*** Opening Page excerpt ***
Hollywood has created a monster when it comes to Comic-Con.

Film and television panels now overshadow everything else happening at the San Diego fanfest — all of the other informative panels about the comicbook, videogame and toy industries that attract individuals looking to break into the biz, or the artists showcasing their latest work on the show floor.

Now that studios have found a captive audience, and spend millions of dollars each year to court them through presentations, installations and lavish booths, they must decide whether to do more of the same in the future or get a little more creative in how it connects with the Comic-Con crowd.

There’s certainly room to rethink its strategy, especially at a time when studios and theater owners are trying to find new ways to sell tickets or networks look to boost ratings. With Comic-Con generating instant word-of-mouth for projects hitting the big and small screens, here’s how Hollywood could put the fanfest to better use:

1. Live Stream Panels: Studios should borrow what works for the major videogame publishers during the Electronic Entertainment Expo in Los Angeles each year and live stream the film and TV panels that take place in Hall H and Ballroom 20 at Comic-Con. The technical aspects wouldn’t be that complicated since they already use companies like Ustream to webcast their red carpet premieres (watch Xbox’s E3 presentation below).

Doing so in San Diego would ensure that the people — especially the media — that want to watch the events will have access, while significantly expanding the audience for the presentations worldwide. With Comic-Con now a major marketing platform to launch campaigns for movies and TV shows, Hollywood is only limiting itself by not live streaming its Comic-Con events. With each film costing from $1 million to $3 million to take to San Diego each year, studios should consider opportunities to make that money go further.

Studios have long touted that the footage shown at Comic-Con was created exclusively for the 6,500 people that pack Hall H. But Comic-Con is so large now that Hollywood needs to think bigger and think beyond the audience that’s willing to camp out overnight to get close to a film’s stars — imagine just how many more couldn’t make the trip to San Diego.
*** Closing Page excerpt ***
* Brief a:
Echo the stored data entries below, line for line.
*** Opening Data extracts ***
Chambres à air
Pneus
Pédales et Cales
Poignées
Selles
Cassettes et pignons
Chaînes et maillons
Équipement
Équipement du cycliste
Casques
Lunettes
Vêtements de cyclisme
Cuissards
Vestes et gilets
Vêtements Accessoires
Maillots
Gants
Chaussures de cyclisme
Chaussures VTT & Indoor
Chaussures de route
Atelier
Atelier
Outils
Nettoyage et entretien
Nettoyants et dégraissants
*** Closing Data extracts ***
* Brief b:
Duplicate the passage of the Comic-Con article between "Studios have long" and "to San Diego.", inclusive.

* Output a:
Chambres à air
Pneus
Pédales et Cales
Poignées
Selles
Cassettes et pignons
Chaînes et maillons
Équipement
Équipement du cycliste
Casques
Lunettes
Vêtements de cyclisme
Cuissards
Vestes et gilets
Vêtements Accessoires
Maillots
Gants
Chaussures de cyclisme
Chaussures VTT & Indoor
Chaussures de route
Atelier
Atelier
Outils
Nettoyage et entretien
Nettoyants et dégraissants

* Output b:
Studios have long touted that the footage shown at Comic-Con was created exclusively for the 6,500 people that pack Hall H. But Comic-Con is so large now that Hollywood needs to think bigger and think beyond the audience that’s willing to camp out overnight to get close to a film’s stars — imagine just how many more couldn’t make the trip to San Diego.